During the second quarter the company used $33.8 million for
operating activities. The company anticipates that the year-end
balance of cash, cash equivalents, short-term investments and
restricted cash may be between $310 and $320 million.
Webcast and Conference Call
Iovance will host a conference call and live
audio webcast to discuss financial results and provide a corporate
update today at 4:30 p.m. EDT.
To participate in the conference call, please
dial 1-844-646-4465 (domestic) or 1-615-247-0257 (international)
and reference the access code 7574927. A live and archived webcast
can be accessed in the Investors section of the company’s website
at www.iovance.com.
About Iovance Biotherapeutics,
Inc.
Iovance Biotherapeutics intends to commercialize
autologous cell therapy products for solid tumors and blood
cancers. Tumor infiltrating lymphocyte (TIL) therapy uses a
patient’s own cancer-fighting immune cells to attack solid tumors.

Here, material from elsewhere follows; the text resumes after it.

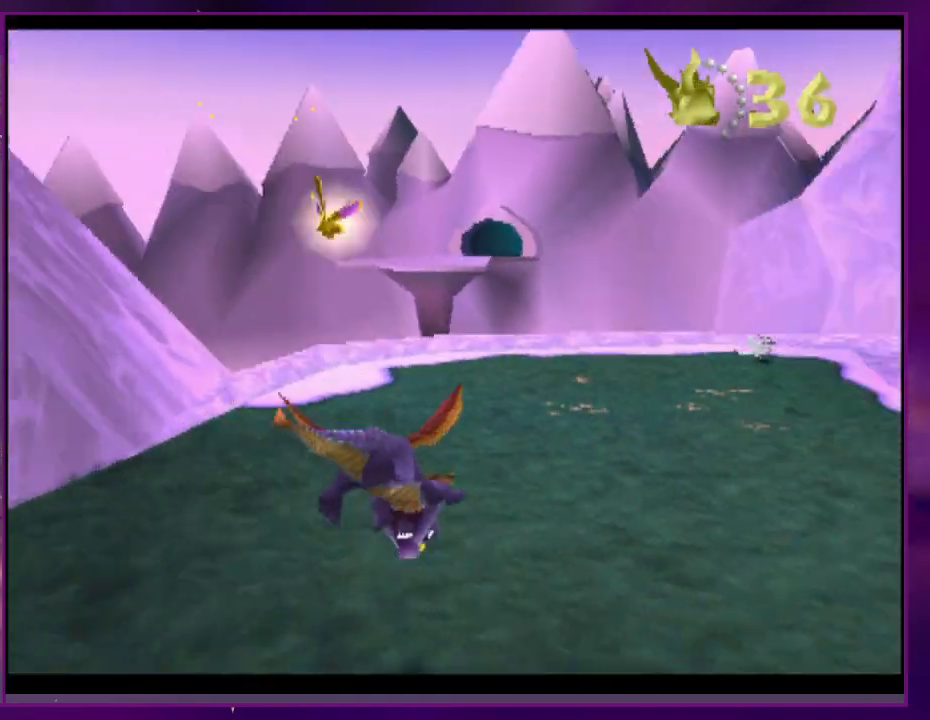
{"dt_ms": 500, "buttons": ["DPAD_RIGHT"], "events": []}
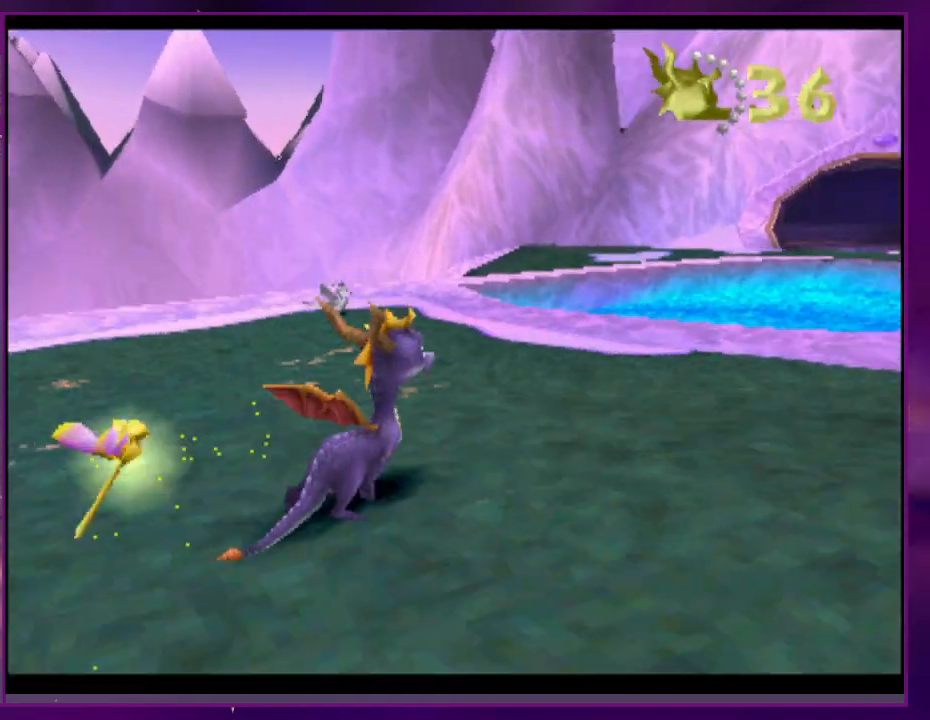
{"dt_ms": 500, "buttons": [], "events": [[133, "DPAD_RIGHT", "up"]]}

TIL are extracted from tumor cells, and once expanded through a
proprietary process are infused back into the patient. After
infusion, TIL enter tumor tissue, where they recognize, attack, and
destroy the tumor. The company is currently conducting pivotal
studies in patients with metastatic melanoma and advanced cervical
cancer. In addition, the company’s TIL therapies are being
investigated for the treatment of patients with locally advanced,
recurrent or metastatic cancers including head and neck and
non-small cell lung cancer. Iovance has also developed a T cell
therapy for blood cancers called peripheral blood lymphocyte (PBL)
and intends to bring that product to clinic to investigate utility
of PBL in chronic lymphocytic leukemia. For more information,
please visit www.iovance.com.
Forward-Looking Statements
Certain matters discussed in this press release
are “forward-looking statements” of Iovance Biotherapeutics, Inc.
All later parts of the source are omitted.